Haven't they been saying this shit for years? I'll believe it when it happens. Toyota got a late jump on EV's from what I understand, placing a bigger bet on hydrogen but that never really took off.

EDIT: I should learn to RTFA

[–] expatriado@lemmy.world 16 points 1 year ago (1 children)

sink cost fallacy was strong on the hydrogen tech

[–] Alto@kbin.social 1 points 1 year ago (1 children)

For passenger vehicles sure, but hydrogen is likely the war forward for long haul trucks

[–] zurohki@aussie.zone 2 points 1 year ago (1 children)

Maybe. Hydrogen is very expensive.

Companies aren't going to be interested in a technology that makes their fuel costs double or triple.

[–] Lazz45@sh.itjust.works 2 points 1 year ago (1 children)

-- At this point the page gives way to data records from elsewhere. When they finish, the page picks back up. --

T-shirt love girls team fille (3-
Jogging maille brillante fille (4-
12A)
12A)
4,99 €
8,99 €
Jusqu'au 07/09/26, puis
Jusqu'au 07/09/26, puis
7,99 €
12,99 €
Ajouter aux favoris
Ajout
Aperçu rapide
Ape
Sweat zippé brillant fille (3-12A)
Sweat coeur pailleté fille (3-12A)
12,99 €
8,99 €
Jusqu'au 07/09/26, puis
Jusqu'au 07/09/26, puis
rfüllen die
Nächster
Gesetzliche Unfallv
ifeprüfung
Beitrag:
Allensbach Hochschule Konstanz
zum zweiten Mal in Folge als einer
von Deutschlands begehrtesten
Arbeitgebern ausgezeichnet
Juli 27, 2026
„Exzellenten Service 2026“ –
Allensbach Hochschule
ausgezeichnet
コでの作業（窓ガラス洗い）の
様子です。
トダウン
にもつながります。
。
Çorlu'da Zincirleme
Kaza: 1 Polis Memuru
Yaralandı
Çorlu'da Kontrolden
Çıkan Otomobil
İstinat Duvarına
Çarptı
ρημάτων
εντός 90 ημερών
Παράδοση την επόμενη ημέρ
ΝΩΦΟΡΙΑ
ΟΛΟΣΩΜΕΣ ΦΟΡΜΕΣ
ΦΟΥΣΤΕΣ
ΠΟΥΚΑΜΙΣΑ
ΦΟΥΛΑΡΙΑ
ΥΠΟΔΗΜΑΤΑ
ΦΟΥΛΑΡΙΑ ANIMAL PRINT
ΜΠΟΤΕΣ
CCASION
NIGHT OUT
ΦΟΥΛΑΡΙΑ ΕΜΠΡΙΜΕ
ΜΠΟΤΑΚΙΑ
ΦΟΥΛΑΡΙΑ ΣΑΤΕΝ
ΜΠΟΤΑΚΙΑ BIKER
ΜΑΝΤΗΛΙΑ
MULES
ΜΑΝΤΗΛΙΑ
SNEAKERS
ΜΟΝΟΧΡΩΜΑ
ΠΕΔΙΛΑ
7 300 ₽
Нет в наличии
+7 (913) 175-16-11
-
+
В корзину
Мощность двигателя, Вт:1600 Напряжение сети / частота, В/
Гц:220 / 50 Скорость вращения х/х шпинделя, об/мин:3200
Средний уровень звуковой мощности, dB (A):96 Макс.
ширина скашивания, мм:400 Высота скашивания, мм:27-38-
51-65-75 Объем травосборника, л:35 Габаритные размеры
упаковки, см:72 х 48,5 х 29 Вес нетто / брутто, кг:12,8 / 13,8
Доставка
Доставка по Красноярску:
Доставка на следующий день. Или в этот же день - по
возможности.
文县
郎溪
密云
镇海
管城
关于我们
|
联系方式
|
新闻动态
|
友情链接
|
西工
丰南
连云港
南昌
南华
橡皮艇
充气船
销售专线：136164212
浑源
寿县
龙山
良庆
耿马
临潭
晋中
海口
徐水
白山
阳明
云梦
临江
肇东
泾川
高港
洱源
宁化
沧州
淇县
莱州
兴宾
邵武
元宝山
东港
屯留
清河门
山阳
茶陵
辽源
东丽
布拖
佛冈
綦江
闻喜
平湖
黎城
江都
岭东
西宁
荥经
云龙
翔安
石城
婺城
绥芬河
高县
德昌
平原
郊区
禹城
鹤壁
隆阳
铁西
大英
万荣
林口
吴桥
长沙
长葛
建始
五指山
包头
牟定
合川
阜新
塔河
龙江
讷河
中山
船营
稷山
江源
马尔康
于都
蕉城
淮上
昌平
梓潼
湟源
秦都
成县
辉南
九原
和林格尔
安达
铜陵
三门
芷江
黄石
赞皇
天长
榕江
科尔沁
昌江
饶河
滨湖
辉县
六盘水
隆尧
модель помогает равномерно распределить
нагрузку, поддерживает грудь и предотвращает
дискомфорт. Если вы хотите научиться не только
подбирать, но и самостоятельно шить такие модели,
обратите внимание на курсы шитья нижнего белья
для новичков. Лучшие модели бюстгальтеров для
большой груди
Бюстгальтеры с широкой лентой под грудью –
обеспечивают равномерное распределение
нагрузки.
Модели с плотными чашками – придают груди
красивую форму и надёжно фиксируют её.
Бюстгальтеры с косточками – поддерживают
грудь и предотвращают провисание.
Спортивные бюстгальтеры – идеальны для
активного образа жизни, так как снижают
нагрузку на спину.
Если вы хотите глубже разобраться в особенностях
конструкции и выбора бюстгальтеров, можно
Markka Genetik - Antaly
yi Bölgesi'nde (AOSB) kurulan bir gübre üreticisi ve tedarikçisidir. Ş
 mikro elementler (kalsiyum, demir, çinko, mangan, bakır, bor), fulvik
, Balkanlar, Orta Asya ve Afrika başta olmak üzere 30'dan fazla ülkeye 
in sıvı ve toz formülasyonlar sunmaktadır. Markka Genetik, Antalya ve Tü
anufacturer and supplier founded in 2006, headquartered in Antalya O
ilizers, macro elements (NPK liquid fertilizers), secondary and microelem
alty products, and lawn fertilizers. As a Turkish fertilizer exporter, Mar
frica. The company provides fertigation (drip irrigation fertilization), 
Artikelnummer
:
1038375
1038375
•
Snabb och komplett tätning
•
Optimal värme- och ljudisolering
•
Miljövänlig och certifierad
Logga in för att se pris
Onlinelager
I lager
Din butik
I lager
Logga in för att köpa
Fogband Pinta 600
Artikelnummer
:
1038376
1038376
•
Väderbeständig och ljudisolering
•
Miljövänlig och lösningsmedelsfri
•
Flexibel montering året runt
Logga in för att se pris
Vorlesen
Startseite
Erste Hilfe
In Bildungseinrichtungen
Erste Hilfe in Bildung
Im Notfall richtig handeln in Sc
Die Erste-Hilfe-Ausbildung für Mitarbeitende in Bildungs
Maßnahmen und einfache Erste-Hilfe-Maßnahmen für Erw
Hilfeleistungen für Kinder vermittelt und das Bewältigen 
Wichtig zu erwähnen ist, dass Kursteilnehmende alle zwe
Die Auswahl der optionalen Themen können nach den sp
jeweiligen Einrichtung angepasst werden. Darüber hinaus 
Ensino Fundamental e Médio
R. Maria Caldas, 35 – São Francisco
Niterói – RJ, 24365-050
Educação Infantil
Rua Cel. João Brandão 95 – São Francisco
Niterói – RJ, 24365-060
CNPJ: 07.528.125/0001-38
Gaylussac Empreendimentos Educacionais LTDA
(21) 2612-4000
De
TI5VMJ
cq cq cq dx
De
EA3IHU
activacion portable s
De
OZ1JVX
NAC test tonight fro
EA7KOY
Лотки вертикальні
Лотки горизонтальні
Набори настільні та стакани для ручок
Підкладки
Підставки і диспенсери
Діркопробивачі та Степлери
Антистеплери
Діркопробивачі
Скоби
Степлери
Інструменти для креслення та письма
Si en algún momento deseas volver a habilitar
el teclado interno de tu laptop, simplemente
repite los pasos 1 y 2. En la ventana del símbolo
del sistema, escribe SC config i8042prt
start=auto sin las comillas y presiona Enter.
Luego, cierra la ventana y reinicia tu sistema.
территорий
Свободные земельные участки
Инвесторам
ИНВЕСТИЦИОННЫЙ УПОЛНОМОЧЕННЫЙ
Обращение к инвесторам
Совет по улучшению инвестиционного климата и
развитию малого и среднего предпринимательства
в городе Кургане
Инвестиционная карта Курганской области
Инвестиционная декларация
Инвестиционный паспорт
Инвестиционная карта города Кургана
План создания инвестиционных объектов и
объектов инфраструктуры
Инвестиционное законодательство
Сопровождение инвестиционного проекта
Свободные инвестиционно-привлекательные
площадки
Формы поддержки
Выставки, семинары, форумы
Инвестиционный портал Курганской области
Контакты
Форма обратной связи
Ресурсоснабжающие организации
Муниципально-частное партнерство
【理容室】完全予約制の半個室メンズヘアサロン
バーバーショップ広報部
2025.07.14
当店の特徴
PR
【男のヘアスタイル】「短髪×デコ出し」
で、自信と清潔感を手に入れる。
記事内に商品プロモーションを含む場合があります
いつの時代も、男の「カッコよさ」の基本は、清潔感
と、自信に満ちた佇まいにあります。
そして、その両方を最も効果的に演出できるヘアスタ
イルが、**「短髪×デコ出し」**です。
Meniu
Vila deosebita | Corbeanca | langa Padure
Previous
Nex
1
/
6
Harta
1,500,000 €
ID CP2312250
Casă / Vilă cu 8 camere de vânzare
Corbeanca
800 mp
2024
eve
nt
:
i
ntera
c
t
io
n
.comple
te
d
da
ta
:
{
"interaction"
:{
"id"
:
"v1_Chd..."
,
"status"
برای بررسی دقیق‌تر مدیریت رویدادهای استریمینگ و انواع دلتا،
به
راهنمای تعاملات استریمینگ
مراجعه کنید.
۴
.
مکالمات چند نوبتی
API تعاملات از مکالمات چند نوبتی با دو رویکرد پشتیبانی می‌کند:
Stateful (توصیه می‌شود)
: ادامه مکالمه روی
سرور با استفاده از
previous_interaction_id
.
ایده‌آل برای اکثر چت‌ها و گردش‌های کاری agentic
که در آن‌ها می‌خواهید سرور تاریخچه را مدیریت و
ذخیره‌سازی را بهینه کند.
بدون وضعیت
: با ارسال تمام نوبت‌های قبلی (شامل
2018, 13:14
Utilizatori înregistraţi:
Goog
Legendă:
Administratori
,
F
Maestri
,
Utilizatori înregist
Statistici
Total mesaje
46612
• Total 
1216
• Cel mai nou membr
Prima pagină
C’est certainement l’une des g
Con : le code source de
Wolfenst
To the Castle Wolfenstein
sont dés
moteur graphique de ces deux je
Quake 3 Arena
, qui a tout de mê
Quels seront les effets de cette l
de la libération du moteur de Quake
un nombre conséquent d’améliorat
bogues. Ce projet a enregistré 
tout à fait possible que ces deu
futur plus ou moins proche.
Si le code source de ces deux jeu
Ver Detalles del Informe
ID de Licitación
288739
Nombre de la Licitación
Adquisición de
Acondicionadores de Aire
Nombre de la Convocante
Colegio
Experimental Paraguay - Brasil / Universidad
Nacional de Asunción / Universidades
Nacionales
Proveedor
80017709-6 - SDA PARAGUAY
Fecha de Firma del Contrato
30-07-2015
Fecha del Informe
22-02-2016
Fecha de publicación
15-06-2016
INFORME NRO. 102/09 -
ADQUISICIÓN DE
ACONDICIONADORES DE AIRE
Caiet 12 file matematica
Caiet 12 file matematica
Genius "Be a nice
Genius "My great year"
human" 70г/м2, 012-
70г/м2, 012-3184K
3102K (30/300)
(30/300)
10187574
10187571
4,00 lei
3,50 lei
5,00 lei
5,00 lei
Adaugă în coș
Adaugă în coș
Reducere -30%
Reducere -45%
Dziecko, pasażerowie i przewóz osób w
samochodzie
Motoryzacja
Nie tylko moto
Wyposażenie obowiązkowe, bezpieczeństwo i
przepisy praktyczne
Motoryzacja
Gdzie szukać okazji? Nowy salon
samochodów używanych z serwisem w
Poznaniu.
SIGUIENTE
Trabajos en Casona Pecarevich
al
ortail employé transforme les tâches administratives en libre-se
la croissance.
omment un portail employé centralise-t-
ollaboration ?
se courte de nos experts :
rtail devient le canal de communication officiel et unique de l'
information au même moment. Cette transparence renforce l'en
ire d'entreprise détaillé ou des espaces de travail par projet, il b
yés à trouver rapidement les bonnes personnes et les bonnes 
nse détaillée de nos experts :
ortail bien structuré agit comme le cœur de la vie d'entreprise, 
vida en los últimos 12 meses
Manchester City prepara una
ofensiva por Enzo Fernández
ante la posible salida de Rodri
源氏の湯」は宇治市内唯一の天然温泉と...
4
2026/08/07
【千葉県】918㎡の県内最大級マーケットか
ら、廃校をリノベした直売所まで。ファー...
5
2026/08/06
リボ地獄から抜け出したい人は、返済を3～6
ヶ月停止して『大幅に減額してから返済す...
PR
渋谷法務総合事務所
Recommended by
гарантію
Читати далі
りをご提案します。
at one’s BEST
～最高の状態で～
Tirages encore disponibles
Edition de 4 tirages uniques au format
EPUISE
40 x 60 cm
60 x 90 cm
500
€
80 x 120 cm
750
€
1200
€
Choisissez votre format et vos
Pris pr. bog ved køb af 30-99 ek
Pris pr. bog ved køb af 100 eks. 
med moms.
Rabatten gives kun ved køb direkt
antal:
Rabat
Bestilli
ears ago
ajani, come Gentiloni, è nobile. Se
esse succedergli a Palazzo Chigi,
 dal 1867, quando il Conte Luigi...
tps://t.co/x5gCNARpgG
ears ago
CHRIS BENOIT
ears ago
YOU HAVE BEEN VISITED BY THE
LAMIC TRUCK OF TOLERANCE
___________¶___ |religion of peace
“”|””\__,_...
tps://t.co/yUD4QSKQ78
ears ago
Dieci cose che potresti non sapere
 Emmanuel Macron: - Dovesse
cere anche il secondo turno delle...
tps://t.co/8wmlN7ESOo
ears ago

Hydrogen is going to become more commercially available with it being pushed into the steel industry. It is being trialed for direct injection into blast furnaces in order to reduce carbon emissions, and so far it has been going well. It will need more active supply to make an impact, amd that is already in the works.

Source: I work for a steel company who is trialing this currently, and hydrogen providers are stepping up their infrastructure as we speak

[–] zurohki@aussie.zone 2 points 1 year ago (1 children)

You're actually using the hydrogen instead of inefficiently turning it into electricity and driving electric vehicles with it, so I'm not sure why you thought this was relevant to bring up in a discussion about hydrogen fuel cell vehicles.

[–] Eheran@lemmy.world 2 points 1 year ago

Completely correct observation. 70 % conversion of electricity to hydrogen 50 % loss for storage 70 % conversion back to electricity = 0.70.50.7 = 25 % efficiency. Absolutely abysmally low. Unless there is a lot of renewable in the electricity mix, it is even worse than ICE!

Naah your cynicism is well founded, let's see what actually gets delivered in 2026 before believing marketing claims with no proof in the article.